* Stated exercise *
Reproduce every one of the following lines with no changes.

* Raw data *
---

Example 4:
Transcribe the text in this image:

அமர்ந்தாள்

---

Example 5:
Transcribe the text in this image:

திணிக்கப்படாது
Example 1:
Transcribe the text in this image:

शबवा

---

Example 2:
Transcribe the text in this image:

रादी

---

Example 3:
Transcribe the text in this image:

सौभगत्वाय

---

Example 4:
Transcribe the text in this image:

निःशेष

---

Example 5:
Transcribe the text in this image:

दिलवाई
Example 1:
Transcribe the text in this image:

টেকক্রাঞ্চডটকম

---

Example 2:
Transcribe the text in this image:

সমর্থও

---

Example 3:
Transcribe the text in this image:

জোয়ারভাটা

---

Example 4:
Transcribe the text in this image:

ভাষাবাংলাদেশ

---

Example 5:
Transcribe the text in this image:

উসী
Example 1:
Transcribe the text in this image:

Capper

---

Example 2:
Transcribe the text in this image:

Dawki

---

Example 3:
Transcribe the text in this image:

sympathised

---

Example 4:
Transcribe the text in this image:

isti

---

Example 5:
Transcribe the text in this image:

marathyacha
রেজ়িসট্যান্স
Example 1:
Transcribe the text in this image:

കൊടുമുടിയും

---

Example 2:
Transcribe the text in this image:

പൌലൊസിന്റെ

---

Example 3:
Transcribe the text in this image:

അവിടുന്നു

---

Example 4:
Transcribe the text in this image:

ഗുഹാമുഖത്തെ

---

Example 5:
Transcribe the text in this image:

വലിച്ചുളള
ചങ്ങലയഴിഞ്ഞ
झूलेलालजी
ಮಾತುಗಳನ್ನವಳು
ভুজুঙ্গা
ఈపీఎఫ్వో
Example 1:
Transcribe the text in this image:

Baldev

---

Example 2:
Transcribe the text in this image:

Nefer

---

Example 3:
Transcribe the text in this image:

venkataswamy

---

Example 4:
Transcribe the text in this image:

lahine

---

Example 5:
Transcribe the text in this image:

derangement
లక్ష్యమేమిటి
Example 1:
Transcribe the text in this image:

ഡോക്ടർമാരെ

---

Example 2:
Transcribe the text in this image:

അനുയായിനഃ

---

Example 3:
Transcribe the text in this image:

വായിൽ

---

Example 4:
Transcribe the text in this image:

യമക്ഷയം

* Completed exercise *
---

Example 4:
Transcribe the text in this image:

அமர்ந்தாள்

---

Example 5:
Transcribe the text in this image:

திணிக்கப்படாது
Example 1:
Transcribe the text in this image:

शबवा

---

Example 2:
Transcribe the text in this image:

रादी

---

Example 3:
Transcribe the text in this image:

सौभगत्वाय

---

Example 4:
Transcribe the text in this image:

निःशेष

---

Example 5:
Transcribe the text in this image:

दिलवाई
Example 1:
Transcribe the text in this image:

টেকক্রাঞ্চডটকম

---

Example 2:
Transcribe the text in this image:

সমর্থও

---

Example 3:
Transcribe the text in this image:

জোয়ারভাটা

---

Example 4:
Transcribe the text in this image:

ভাষাবাংলাদেশ

---

Example 5:
Transcribe the text in this image:

উসী
Example 1:
Transcribe the text in this image:

Capper

---

Example 2:
Transcribe the text in this image:

Dawki

---

Example 3:
Transcribe the text in this image:

sympathised

---

Example 4:
Transcribe the text in this image:

isti

---

Example 5:
Transcribe the text in this image:

marathyacha
রেজ়িসট্যান্স
Example 1:
Transcribe the text in this image:

കൊടുമുടിയും

---

Example 2:
Transcribe the text in this image:

പൌലൊസിന്റെ

---

Example 3:
Transcribe the text in this image:

അവിടുന്നു

---

Example 4:
Transcribe the text in this image:

ഗുഹാമുഖത്തെ

---

Example 5:
Transcribe the text in this image:

വലിച്ചുളള
ചങ്ങലയഴിഞ്ഞ
झूलेलालजी
ಮಾತುಗಳನ್ನವಳು
ভুজুঙ্গা
ఈపీఎఫ్వో
Example 1:
Transcribe the text in this image:

Baldev

---

Example 2:
Transcribe the text in this image:

Nefer

---

Example 3:
Transcribe the text in this image:

venkataswamy

---

Example 4:
Transcribe the text in this image:

lahine

---

Example 5:
Transcribe the text in this image:

derangement
లక్ష్యమేమిటి
Example 1:
Transcribe the text in this image:

ഡോക്ടർമാരെ

---

Example 2:
Transcribe the text in this image:

അനുയായിനഃ

---

Example 3:
Transcribe the text in this image:

വായിൽ

---

Example 4:
Transcribe the text in this image:

യമക്ഷയം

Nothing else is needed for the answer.